I dated a guy for 8 months. Very fun, very sweet, but too laid back, not dependable, a slob in his apartment, never washed his hands after going to the bathroom (!!). Basically, not living like he wanted a real relationship and utterly set in his ways. I stayed with him for too long. I think during the 15th or so time I was cleaning his scummy toilet on a night I was staying over, I had my future as his maid flash before my eyes. I miss his personality but I'm not sorry I dumped him.


----------



## whattodoskidoo (Sep 13, 2013)

Satya said:


> It can take a while and we like to see what we want to see, not what is. A good exercise I learned to do was to regularly ask myself, "what VALUE does this man bring to my life?"
> 
> I dated a guy for 8 months. Very fun, very sweet, but too laid back, not dependable, a slob in his apartment, never washed his hands after going to the bathroom (!!). Basically, not living like he wanted a real relationship and utterly set in his ways. I stayed with him for too long. I think during the 15th or so time I was cleaning his scummy toilet on a night I was staying over, I had my future as his maid flash before my eyes. I miss his personality but I'm not sorry I dumped him.

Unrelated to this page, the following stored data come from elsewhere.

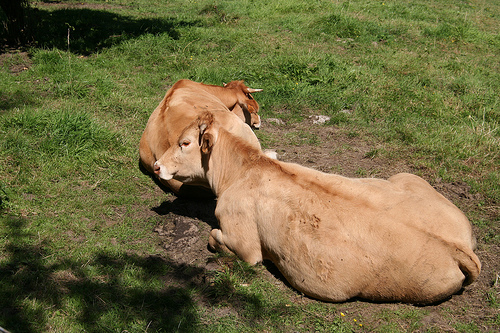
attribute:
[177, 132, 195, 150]
eyes — brown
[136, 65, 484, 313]
cow — Left eye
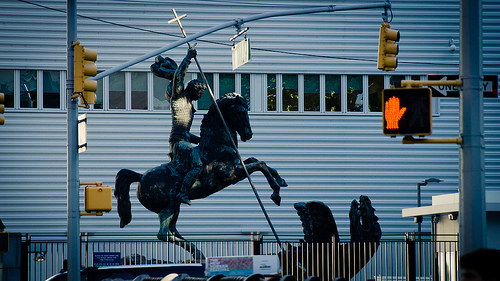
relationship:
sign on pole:
[376, 79, 441, 144] [445, 54, 487, 174]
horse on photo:
[64, 89, 299, 252] [3, 4, 490, 271]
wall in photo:
[294, 155, 394, 196] [3, 4, 490, 271]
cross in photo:
[163, 2, 193, 40] [3, 4, 490, 271]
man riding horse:
[141, 36, 208, 209] [112, 87, 295, 262]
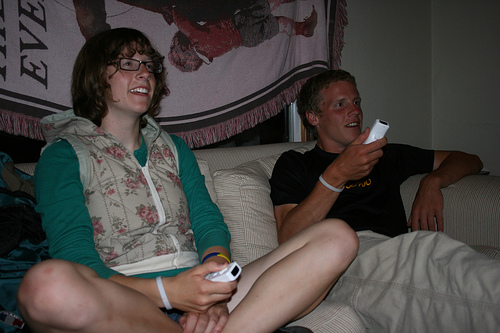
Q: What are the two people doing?
A: Playing nintendo Wii.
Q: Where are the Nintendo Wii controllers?
A: In the man's and woman's right hands.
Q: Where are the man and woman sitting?
A: On a sofa.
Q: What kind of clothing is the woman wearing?
A: She is wearing a zip up hoodie.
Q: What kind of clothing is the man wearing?
A: A black t-shirt.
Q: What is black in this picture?
A: Top man is wearing.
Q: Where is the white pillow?
A: In back of the man.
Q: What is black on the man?
A: The shirt.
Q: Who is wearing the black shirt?
A: The man.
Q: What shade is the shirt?
A: Black.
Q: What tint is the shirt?
A: Black.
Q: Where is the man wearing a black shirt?
A: On the bed.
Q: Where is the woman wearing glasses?
A: On the bed next to the man.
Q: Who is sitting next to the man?
A: A woman wearing eyeglasses.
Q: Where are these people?
A: Living room.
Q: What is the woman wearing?
A: Eyeglasses.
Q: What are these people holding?
A: Wii controllers.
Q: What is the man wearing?
A: Black t-shirt.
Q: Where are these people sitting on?
A: Couch.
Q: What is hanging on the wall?
A: Rug.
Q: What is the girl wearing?
A: A vest.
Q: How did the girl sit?
A: Crossed the legs.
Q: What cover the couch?
A: Cream fabric.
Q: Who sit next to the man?
A: A girl with glasses.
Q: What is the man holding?
A: A wii remote.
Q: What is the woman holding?
A: A wii remote.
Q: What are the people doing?
A: Playing video games.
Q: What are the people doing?
A: Playing nintendo wii.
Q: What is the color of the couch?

I could totally see this happening! Wow!! Thank you for that picture.
_Posted via Mobile Device_


----------



## ariel_angel77 (May 23, 2014)

EleGirl said:


> Yes it can take a some time to find out whether or not a person is right for a long term relationship with you.
> 
> I heard it suggested to date for at least a year before getting engaged. That life is a cycle of many years. So if you go through one year you will have seen a person in the many situations that repeat year after year. Then once engaged, do not marry for another year .. this gives you a second year to get to know them.
> 
> ...


EleGirl, are you referring to someone only showing the best side of them or like, showing a different personality?


----------



## Cooper (Apr 18, 2008)

In the beginning it's all about pheromones controlling your thoughts and actions, otherwise known as the honeymoon phase. Even if the other person does things you don't like you find you ignore a lot. 

Into that second year the reality of day to day life starts kicking in, it's hard for a person to keep their "perfect" act up for that long. The person you see every day is pretty much how the person is, the good, the bad, and the ugly. Also during that second year your pheromone levels start dropping and your brain starts functioning logically again, then you can clearly decide for me or not.

The last thing I want to say is for me personally age has made me wiser, at 53 I am much quicker to recognize those things I know I could never live with. So now I can enjoy the honeymoon phase and also see there will be no long term relationship in our future, and there's nothing wrong with that.


----------



## I'll make tea (Oct 11, 2013)

I think it can take a while to find out if somebody really is a good fit... on the other hand nobody is perfect and there will always be little things that bother you about your spouse... whoever he might be.

Try to figure out if it is things you could a) live with or b) change or c) if seperating is the kindest for both spouses.


----------